Top of SUPPLIED MATERIAL
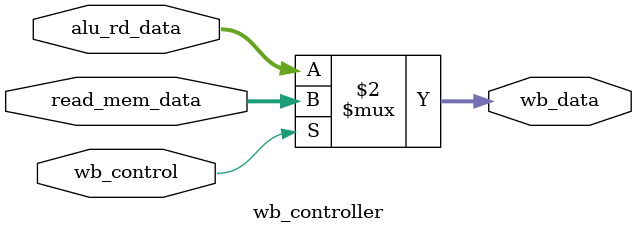
<source format=sv>
`timescale 1ns/10ps

module wb_controller(
					alu_rd_data,
					read_mem_data,
					wb_control,
					
					wb_data

						);
localparam DATA_SIZE  =32;

output logic [DATA_SIZE-1:0] wb_data;

input        [DATA_SIZE-1:0] alu_rd_data;
input        [DATA_SIZE-1:0] read_mem_data;
input                        wb_control;

always_comb
begin
	wb_data=(wb_control)?read_mem_data:alu_rd_data;
end
endmodule

</source>
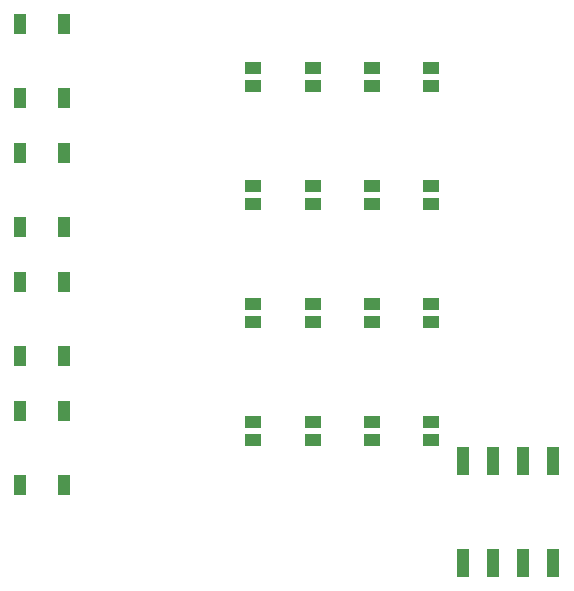
<source format=gtp>
G04 Layer_Color=8421504*
%FSLAX25Y25*%
%MOIN*%
G70*
G01*
G75*
%ADD10R,0.05512X0.04331*%
%ADD11R,0.04449X0.09606*%
%ADD12R,0.03937X0.06693*%
D10*
X39370Y-16732D02*
D03*
Y-22638D02*
D03*
X-0Y-16732D02*
D03*
Y-22638D02*
D03*
X59055Y-16732D02*
D03*
Y-22638D02*
D03*
X19685Y-16732D02*
D03*
Y-22638D02*
D03*
X39370Y-56102D02*
D03*
Y-62008D02*
D03*
X59055Y-56102D02*
D03*
Y-62008D02*
D03*
X19685Y-56102D02*
D03*
Y-62008D02*
D03*
X-0Y-56102D02*
D03*
Y-62008D02*
D03*
X0Y16732D02*
D03*
Y22638D02*
D03*
X59055Y16732D02*
D03*
Y22638D02*
D03*
X39370Y16732D02*
D03*
Y22638D02*
D03*
X19685Y16732D02*
D03*
Y22638D02*
D03*
X0Y56102D02*
D03*
Y62008D02*
D03*
X19685Y56102D02*
D03*
Y62008D02*
D03*
X39370Y56102D02*
D03*
Y62008D02*
D03*
X59055Y56102D02*
D03*
Y62008D02*
D03*
D11*
X100000Y-102858D02*
D03*
X90000D02*
D03*
X80000D02*
D03*
X70000D02*
D03*
X100000Y-69000D02*
D03*
X90000D02*
D03*
X70000D02*
D03*
X80000D02*
D03*
D12*
X-63000Y51961D02*
D03*
Y76764D02*
D03*
X-77961Y51961D02*
D03*
Y76764D02*
D03*
X-63000Y8961D02*
D03*
Y33764D02*
D03*
X-77961Y8961D02*
D03*
Y33764D02*
D03*
X-63000Y-34039D02*
D03*
Y-9236D02*
D03*
X-77961Y-34039D02*
D03*
Y-9236D02*
D03*
X-63000Y-77039D02*
D03*
Y-52236D02*
D03*
X-77961Y-77039D02*
D03*
Y-52236D02*
D03*
M02*

</source>
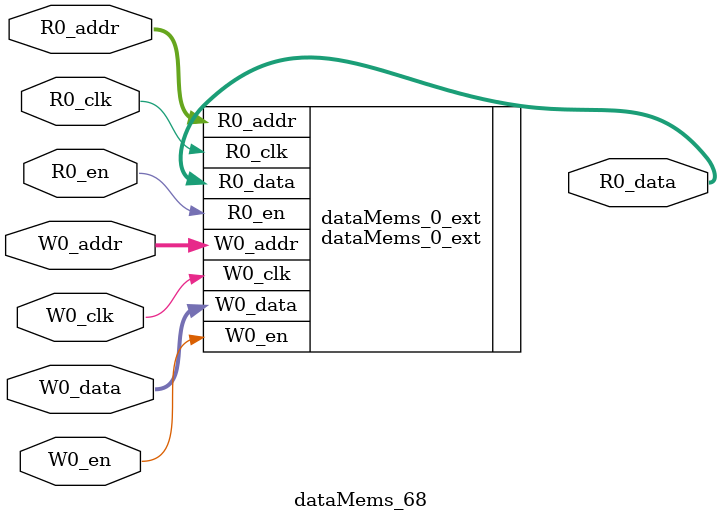
<source format=sv>
`ifndef RANDOMIZE
  `ifdef RANDOMIZE_REG_INIT
    `define RANDOMIZE
  `endif // RANDOMIZE_REG_INIT
`endif // not def RANDOMIZE
`ifndef RANDOMIZE
  `ifdef RANDOMIZE_MEM_INIT
    `define RANDOMIZE
  `endif // RANDOMIZE_MEM_INIT
`endif // not def RANDOMIZE

`ifndef RANDOM
  `define RANDOM $random
`endif // not def RANDOM

// Users can define 'PRINTF_COND' to add an extra gate to prints.
`ifndef PRINTF_COND_
  `ifdef PRINTF_COND
    `define PRINTF_COND_ (`PRINTF_COND)
  `else  // PRINTF_COND
    `define PRINTF_COND_ 1
  `endif // PRINTF_COND
`endif // not def PRINTF_COND_

// Users can define 'ASSERT_VERBOSE_COND' to add an extra gate to assert error printing.
`ifndef ASSERT_VERBOSE_COND_
  `ifdef ASSERT_VERBOSE_COND
    `define ASSERT_VERBOSE_COND_ (`ASSERT_VERBOSE_COND)
  `else  // ASSERT_VERBOSE_COND
    `define ASSERT_VERBOSE_COND_ 1
  `endif // ASSERT_VERBOSE_COND
`endif // not def ASSERT_VERBOSE_COND_

// Users can define 'STOP_COND' to add an extra gate to stop conditions.
`ifndef STOP_COND_
  `ifdef STOP_COND
    `define STOP_COND_ (`STOP_COND)
  `else  // STOP_COND
    `define STOP_COND_ 1
  `endif // STOP_COND
`endif // not def STOP_COND_

// Users can define INIT_RANDOM as general code that gets injected into the
// initializer block for modules with registers.
`ifndef INIT_RANDOM
  `define INIT_RANDOM
`endif // not def INIT_RANDOM

// If using random initialization, you can also define RANDOMIZE_DELAY to
// customize the delay used, otherwise 0.002 is used.
`ifndef RANDOMIZE_DELAY
  `define RANDOMIZE_DELAY 0.002
`endif // not def RANDOMIZE_DELAY

// Define INIT_RANDOM_PROLOG_ for use in our modules below.
`ifndef INIT_RANDOM_PROLOG_
  `ifdef RANDOMIZE
    `ifdef VERILATOR
      `define INIT_RANDOM_PROLOG_ `INIT_RANDOM
    `else  // VERILATOR
      `define INIT_RANDOM_PROLOG_ `INIT_RANDOM #`RANDOMIZE_DELAY begin end
    `endif // VERILATOR
  `else  // RANDOMIZE
    `define INIT_RANDOM_PROLOG_
  `endif // RANDOMIZE
`endif // not def INIT_RANDOM_PROLOG_

// Include register initializers in init blocks unless synthesis is set
`ifndef SYNTHESIS
  `ifndef ENABLE_INITIAL_REG_
    `define ENABLE_INITIAL_REG_
  `endif // not def ENABLE_INITIAL_REG_
`endif // not def SYNTHESIS

// Include rmemory initializers in init blocks unless synthesis is set
`ifndef SYNTHESIS
  `ifndef ENABLE_INITIAL_MEM_
    `define ENABLE_INITIAL_MEM_
  `endif // not def ENABLE_INITIAL_MEM_
`endif // not def SYNTHESIS

module dataMems_68(	// @[generators/ara/src/main/scala/UnsafeAXI4ToTL.scala:365:62]
  input  [4:0]   R0_addr,
  input          R0_en,
  input          R0_clk,
  output [130:0] R0_data,
  input  [4:0]   W0_addr,
  input          W0_en,
  input          W0_clk,
  input  [130:0] W0_data
);

  dataMems_0_ext dataMems_0_ext (	// @[generators/ara/src/main/scala/UnsafeAXI4ToTL.scala:365:62]
    .R0_addr (R0_addr),
    .R0_en   (R0_en),
    .R0_clk  (R0_clk),
    .R0_data (R0_data),
    .W0_addr (W0_addr),
    .W0_en   (W0_en),
    .W0_clk  (W0_clk),
    .W0_data (W0_data)
  );
endmodule


</source>
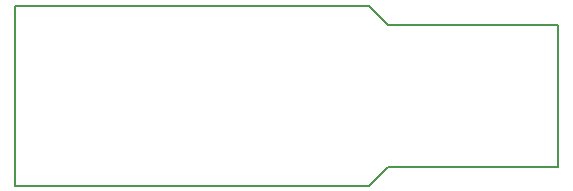
<source format=gm1>
G04 Layer_Color=16711935*
%FSLAX24Y24*%
%MOIN*%
G70*
G01*
G75*
%ADD15C,0.0060*%
%ADD41C,0.0059*%
D15*
X0Y-3000D02*
X11822D01*
X0D02*
Y3000D01*
X11822D01*
D41*
X12456Y2366D01*
X11822Y-3000D02*
X12456Y-2366D01*
X18126D01*
X12456Y2366D02*
X18126D01*
Y-2366D02*
Y2366D01*
M02*

</source>
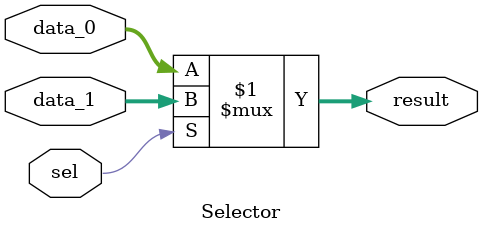
<source format=v>
`timescale 1ns / 1ps


module Selector(
    input  wire [WIDTH-1:0]data_0,
	input  wire [WIDTH-1:0]data_1,
	input  wire sel,
    output wire [WIDTH-1:0]result
);

parameter  WIDTH = 8;

assign  result = (sel) ? data_1:data_0;

endmodule

</source>
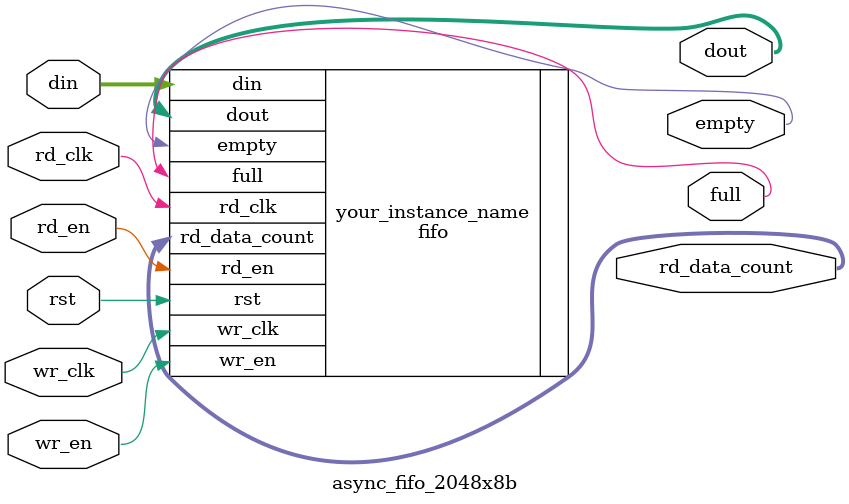
<source format=v>
`timescale 1ns / 1ps
module async_fifo_2048x8b(
  input rst,         
  input wr_clk,
  input rd_clk,
  input [7 : 0] din,
  input wr_en,
  input rd_en,
  output [7 : 0] dout,
  output full,
  output empty,
  output [10 : 0] rd_data_count
  );

fifo your_instance_name (
  .rst(rst), // input rst
  .wr_clk(wr_clk), // input wr_clk
  .rd_clk(rd_clk), // input rd_clk
  .din(din), // input [7 : 0] din
  .wr_en(wr_en), // input wr_en
  .rd_en(rd_en), // input rd_en
  .dout(dout), // output [7 : 0] dout
  .full(full), // output full
  .empty(empty), // output empty
  .rd_data_count(rd_data_count) // output [10 : 0] rd_data_count
);
endmodule

</source>
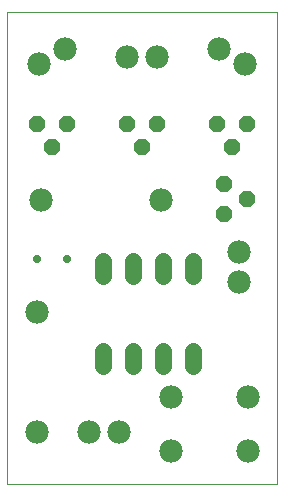
<source format=gts>
G75*
%MOIN*%
%OFA0B0*%
%FSLAX24Y24*%
%IPPOS*%
%LPD*%
%AMOC8*
5,1,8,0,0,1.08239X$1,22.5*
%
%ADD10C,0.0000*%
%ADD11C,0.0555*%
%ADD12C,0.0780*%
%ADD13OC8,0.0560*%
%ADD14C,0.0280*%
D10*
X002209Y000150D02*
X002209Y015898D01*
X011208Y015898D01*
X011208Y000150D01*
X002209Y000150D01*
D11*
X005428Y004081D02*
X005428Y004596D01*
X006428Y004596D02*
X006428Y004081D01*
X007428Y004081D02*
X007428Y004596D01*
X008428Y004596D02*
X008428Y004081D01*
X008428Y007081D02*
X008428Y007596D01*
X007428Y007596D02*
X007428Y007081D01*
X006428Y007081D02*
X006428Y007596D01*
X005428Y007596D02*
X005428Y007081D01*
D12*
X007367Y009619D03*
X009959Y007900D03*
X009959Y006900D03*
X010239Y003040D03*
X010239Y001260D03*
X007679Y001260D03*
X007679Y003040D03*
X005959Y001900D03*
X004959Y001900D03*
X003209Y001900D03*
X003209Y005900D03*
X003367Y009619D03*
X003276Y014150D03*
X004142Y014650D03*
X006209Y014400D03*
X007209Y014400D03*
X009276Y014650D03*
X010142Y014150D03*
D13*
X010209Y012150D03*
X009709Y011400D03*
X009209Y012150D03*
X009459Y010150D03*
X009459Y009150D03*
X010209Y009650D03*
X007209Y012150D03*
X006709Y011400D03*
X006209Y012150D03*
X004209Y012150D03*
X003709Y011400D03*
X003209Y012150D03*
D14*
X003209Y007650D03*
X004209Y007650D03*
M02*

</source>
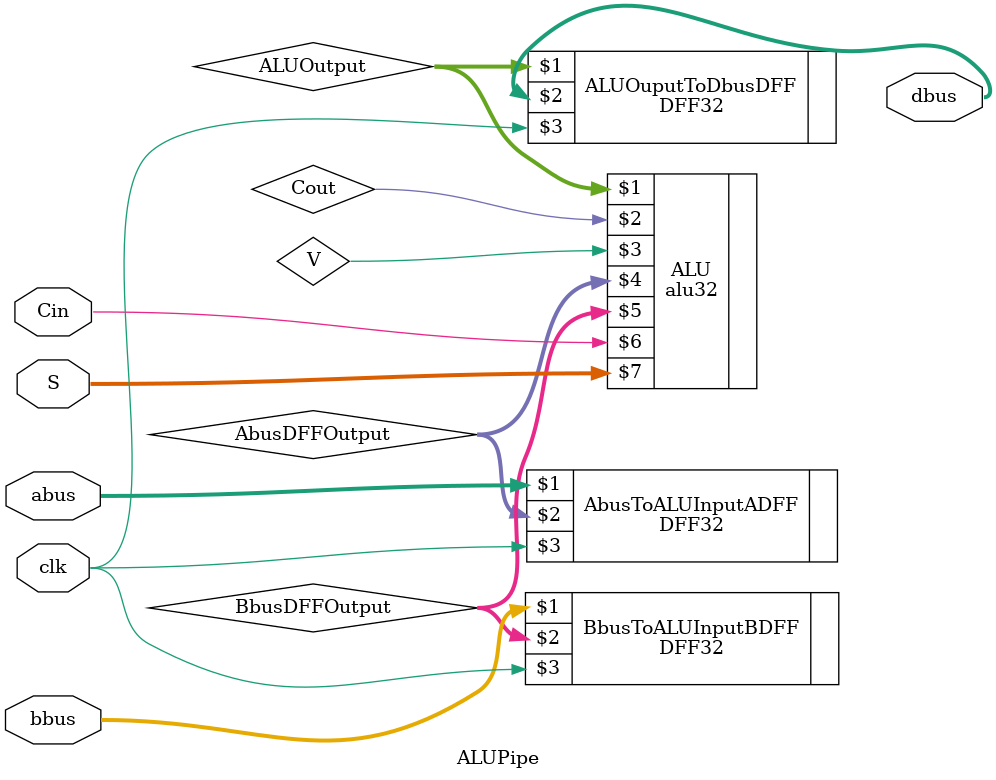
<source format=v>
`timescale 1ns / 1ps

module ALUPipe(abus, bbus, clk, S, Cin, dbus);
    input[31:0] abus, bbus;
    input[2:0] S;
    input clk, Cin;
    wire[31:0] AbusDFFOutput, BbusDFFOutput, ALUOutput;
    wire Cout, V; 
    output[31:0] dbus; 
    
    // D Flip-Flop which takes in abus and outputs ALUInputA
    DFF32 AbusToALUInputADFF(abus, AbusDFFOutput, clk);
    // D Flip-Flop which takes in bbus and outputs ALUInputB
    DFF32 BbusToALUInputBDFF(bbus, BbusDFFOutput, clk);
    // ALU which takes in ALUInputA, ALUInputB, S, Cin and outputs an ALUOutput
    alu32 ALU(ALUOutput, Cout, V, AbusDFFOutput, BbusDFFOutput, Cin, S);
    // D Flip-Flop which takes in ALUOutput and outputs to dbus
    DFF32 ALUOuputToDbusDFF(ALUOutput, dbus, clk);
    
endmodule

</source>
Bottom of SUPPLIED MATERIAL
Go to the line with "X003276Y014150D03*" in the entries above and repeat every line from there through the line with "X006209Y012150D03*", exactly and with no other text.

X003276Y014150D03*
X004142Y014650D03*
X006209Y014400D03*
X007209Y014400D03*
X009276Y014650D03*
X010142Y014150D03*
D13*
X010209Y012150D03*
X009709Y011400D03*
X009209Y012150D03*
X009459Y010150D03*
X009459Y009150D03*
X010209Y009650D03*
X007209Y012150D03*
X006709Y011400D03*
X006209Y012150D03*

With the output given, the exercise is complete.